Kellen was what most would consider an ideal baby. He was an excellent sleeping, happy, and really great at going with the flow. He seemed to hit his milestones on schedule—sitting up at 5 months, crawling at 9 months, and walking at 11 months. As time continued to pass with this amazing, incredible little boy moving forward, we began to get concerned he was still not finding his voice. When we expressed concerns to his pediatrician, we first heard things like, “he’s a boy” or “he’s just a late bloomer.”
However, at 18 months, we made the decision to have him evaluated by our state’s Early On program. It was through Early On that we first heard of Childhood Apraxia of Speech. I remember doing some initial research on CAS (which I had never heard of before) and feeling like so many of the things described Kellen. We started him in private therapy at 2. When he was 3 and half, my husband and I drove to the Kaufman Center where we met with Nancy Kaufman. I remember after we told our families about how the appointment went, there was some, “are you guys okay?” questions and concern. It’s funny but it didn’t really “upset” us to have a diagnosis. Maybe it’s because we kind of already suspected going into it. Maybe it’s because it felt more like a relief to at least know what we were up against. But mostly, I think it’s because diagnosis or not, he was still the same kid we drove to Detroit with; this amazing, incredible, funny, intuitive, observant, loving, BRAVE little boy.
He is currently in daycare 5 days a week but set up to receive speech therapy through the school district 2-3 days a week. He also attends an hour long private speech therapy session twice a week. He works incredibly hard each day to make his sweet voice heard. He speaks in almost all approximations and is just now beginning to put two to three of these together.
It is tough. It is tough trying to schedule therapy and make time to practice at home as often as we need to when all you want to do is play outside or watch Thomas the Train. It is tough when you see other kids his age carrying on full conversations and he cannot.

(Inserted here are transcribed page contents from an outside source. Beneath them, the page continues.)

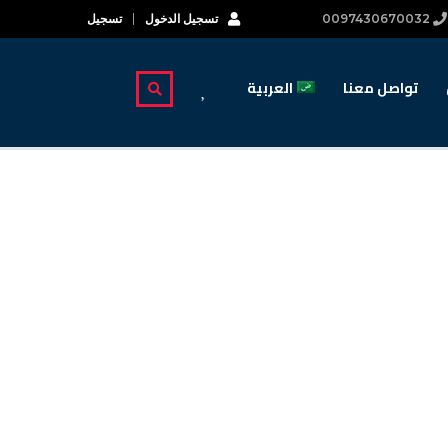
0097430670032
تسجيل الدخول
تسجيل
تواصل معنا
العربية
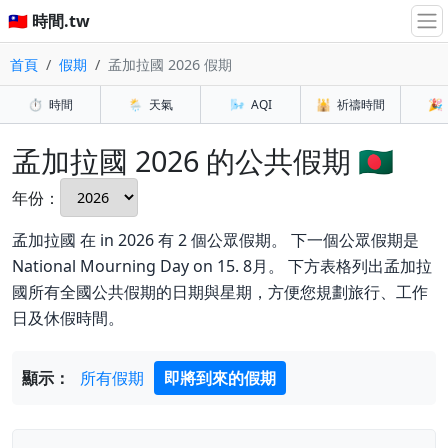
🇹🇼 時間.tw
首頁
假期
孟加拉國 2026 假期
⏱️
時間
🌦️
天氣
🌬️
AQI
🕌
祈禱時間
🎉
孟加拉國 2026 的公共假期 🇧🇩
年份：
孟加拉國 在 in 2026 有 2 個公眾假期。 下一個公眾假期是
National Mourning Day on 15. 8月。 下方表格列出孟加拉
國所有全國公共假期的日期與星期，方便您規劃旅行、工作
日及休假時間。
顯示：
所有假期
即將到來的假期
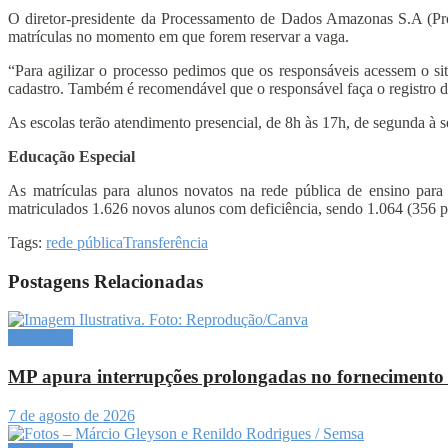
O diretor-presidente da Processamento de Dados Amazonas S.A (Pro
matrículas no momento em que forem reservar a vaga.
“Para agilizar o processo pedimos que os responsáveis acessem o si
cadastro. Também é recomendável que o responsável faça o registro d
As escolas terão atendimento presencial, de 8h às 17h, de segunda à s
Educação Especial
As matrículas para alunos novatos na rede pública de ensino para 
matriculados 1.626 novos alunos com deficiência, sendo 1.064 (356 pela
Tags:
rede pública
Transferência
Postagens Relacionadas
Amazônia
MP apura interrupções prolongadas no fornecimento d
7 de agosto de 2026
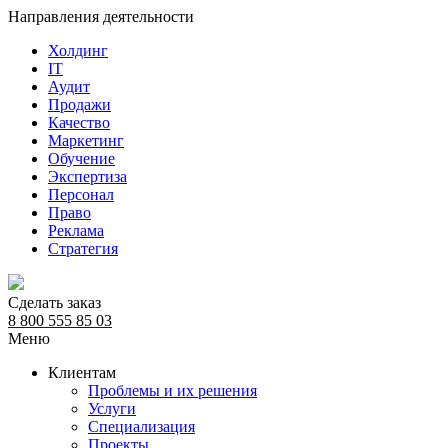
Направления деятельности
Холдинг
IT
Аудит
Продажи
Качество
Маркетинг
Обучение
Экспертиза
Персонал
Право
Реклама
Стратегия
Сделать заказ
8 800 555 85 03
Меню
Клиентам
Проблемы и их решения
Услуги
Специализация
Проекты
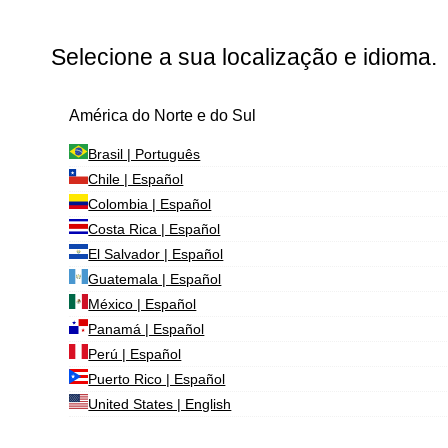
Selecione a sua localização e idioma.
América do Norte e do Sul
Brasil | Português
Chile | Español
Colombia | Español
Costa Rica | Español
El Salvador | Español
Guatemala | Español
México | Español
Panamá | Español
Perú | Español
Puerto Rico | Español
United States | English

It is frustrating. It is frustrating when he cries, whines, gets mad but can’t express himself in words. It is frustrating because in the moment it is not always easy to understand why he may be crying, whining, or feeling angry. It is even sad sometimes. Mostly because none of us want to think about or see our sweet boy struggle.

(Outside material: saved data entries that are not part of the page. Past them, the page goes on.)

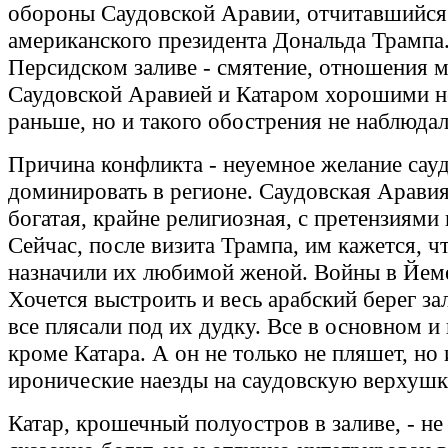
обороны Саудовской Аравии, отчитавшийся 
американского президента Дональда Трампа.
Персидском заливе - смятение, отношения 
Саудовской Аравией и Катаром хорошими н
раньше, но и такого обострения не наблюдал
Причина конфликта - неуемное желание сау
доминировать в регионе. Саудовская Аравия
богатая, крайне религиозная, с претензиями
Сейчас, после визита Трампа, им кажется, 
назначили их любимой женой. Войны в Йем
Хочется выстроить и весь арабский берег за
все плясали под их дудку. Все в основном и
кроме Катара. А он не только не пляшет, но
иронические наезды на саудовскую верхушк
Катар, крошечный полуостров в заливе, - не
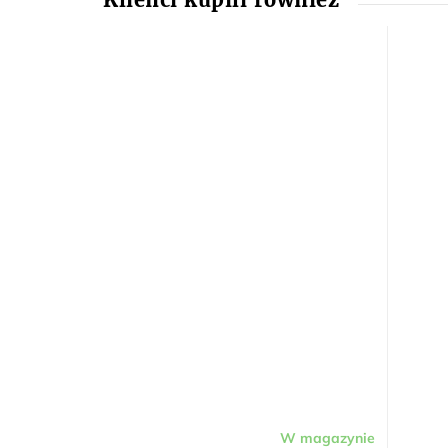
W magazynie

It is also joyful. I could be wrong, but I feel like we celebrate so much more and find more in the little moments because life is harder for Kellen. It is this constant feeling of triumph over hardships. It is remembering to talk about anything and everything, even if he isn’t talking back, he’s listening. It is about being completely connected and in tune with another human being. It is about understanding the power of actions and gestures. It is about making observations, practicing patience and tolerance, and having faith in the love of family and friends. And now, it is about awareness. It is about helping others understand what our world and the world of those working to overcome CAS is like.